Мистификация (сборник) - Андрей Измайлов 6 стр.


Я и не подозревал, что войны кончаются не для всех.

…В квартире было тихо и темно. Я застыл у стены, беззвучно замкнувшейся за моей спиной.

— Добрый вечер, коллега Гюнтер, — раздался из темноты знакомый голос. Я облегченно вздохнул. — От души рад вашему приходу.

Телеокно замерцало, и в комнату упал холодный свет полной луны из прозрачно-черного неба. Он был рассечен пополам узким силуэтом человека, сидящего ко мне лицом.

— Мне особенно лестно, что время для визита вы смогли выкроить именно сегодня, в день моего триумфа. Прошу пройти. Как поживают ваши изыскания?

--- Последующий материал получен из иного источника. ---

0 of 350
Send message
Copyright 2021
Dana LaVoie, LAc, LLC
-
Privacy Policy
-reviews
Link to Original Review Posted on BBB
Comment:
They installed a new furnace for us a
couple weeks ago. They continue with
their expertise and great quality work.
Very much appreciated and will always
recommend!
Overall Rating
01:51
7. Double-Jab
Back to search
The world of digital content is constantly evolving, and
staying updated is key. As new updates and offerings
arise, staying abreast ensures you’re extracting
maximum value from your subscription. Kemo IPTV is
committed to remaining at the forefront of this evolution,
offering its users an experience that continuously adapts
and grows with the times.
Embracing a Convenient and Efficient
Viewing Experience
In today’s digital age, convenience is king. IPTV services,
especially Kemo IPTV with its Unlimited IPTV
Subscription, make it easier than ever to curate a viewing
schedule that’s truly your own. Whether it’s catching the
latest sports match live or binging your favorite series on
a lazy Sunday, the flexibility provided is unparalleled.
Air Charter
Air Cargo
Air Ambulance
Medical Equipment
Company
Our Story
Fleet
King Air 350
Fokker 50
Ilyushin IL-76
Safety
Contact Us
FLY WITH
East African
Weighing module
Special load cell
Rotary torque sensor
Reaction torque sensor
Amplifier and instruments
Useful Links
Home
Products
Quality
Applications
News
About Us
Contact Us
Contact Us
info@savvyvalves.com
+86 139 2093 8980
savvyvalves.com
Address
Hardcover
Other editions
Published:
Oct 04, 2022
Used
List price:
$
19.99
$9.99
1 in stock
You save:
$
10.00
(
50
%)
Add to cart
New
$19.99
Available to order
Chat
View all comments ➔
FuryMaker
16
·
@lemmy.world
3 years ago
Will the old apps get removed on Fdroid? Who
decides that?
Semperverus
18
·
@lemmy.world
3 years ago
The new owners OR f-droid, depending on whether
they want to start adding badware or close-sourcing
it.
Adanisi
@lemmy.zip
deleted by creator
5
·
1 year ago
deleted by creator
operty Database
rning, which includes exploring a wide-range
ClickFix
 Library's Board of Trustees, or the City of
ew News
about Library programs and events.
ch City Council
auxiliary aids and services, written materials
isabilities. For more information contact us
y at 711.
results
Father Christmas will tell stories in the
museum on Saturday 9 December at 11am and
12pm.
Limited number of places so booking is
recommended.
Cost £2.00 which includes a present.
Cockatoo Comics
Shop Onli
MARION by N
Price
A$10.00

— Вполне, вполне, вполне, — стараясь говорить ему в тон, ответствовал я и, пройдя, опустился в подлетевшее ко мне кресло. — Итак, я поздравляю вас, коллега. Прошу вас принять мои самые искренние…

— Соболезнования, — глухо уронил он и встал — вырос из кресла, словно телескопическая антенна. Сутулясь, приволакивая ноги, пошел к синтезатору. — Вы отужинаете со мной, коллега?

— Я буду рад разделить с вами трапезу, коллега.

Он нагнулся над пультиком, выпавшим из стены.

— Что бы вы хотели?

— Возьми, что себе.

Выпятив цыплячью грудь, он гордо распрямился.

— Сомневаюсь, что вы стали бы ужинать из одной тарелки со мною!

Коротко пропел синтезатор.

— Не сочтите за труд, коллега, свое возьмите сами, — сказал Соломин, идя к столу — в одной руке тарелка со столовой массой (у меня глаза полезли на лоб), точь-в-точь такой, какую все мы вынужденно ели еще так недавно, в другой — бокал с молоком.

— Вот те раз. — Я пошел к синтезатору, взял свою тарелку. Соломин заказал мне отличнейший ростбиф. — Ты так привык к… к этому?

Он не ответил, сосредоточенно набивая рот густыми кусками брикета. На его гладкой могучей лысине лежал отчетливый лунный блик. Я вернулся к столу, с наслаждением вдыхая аромат, испускаемый моей тарелкой. Изображая домашнюю непринужденность и раскованность, я с чуть нарочитым азартом вонзил вилку и нож в сочный кусок. Брызнула кровь.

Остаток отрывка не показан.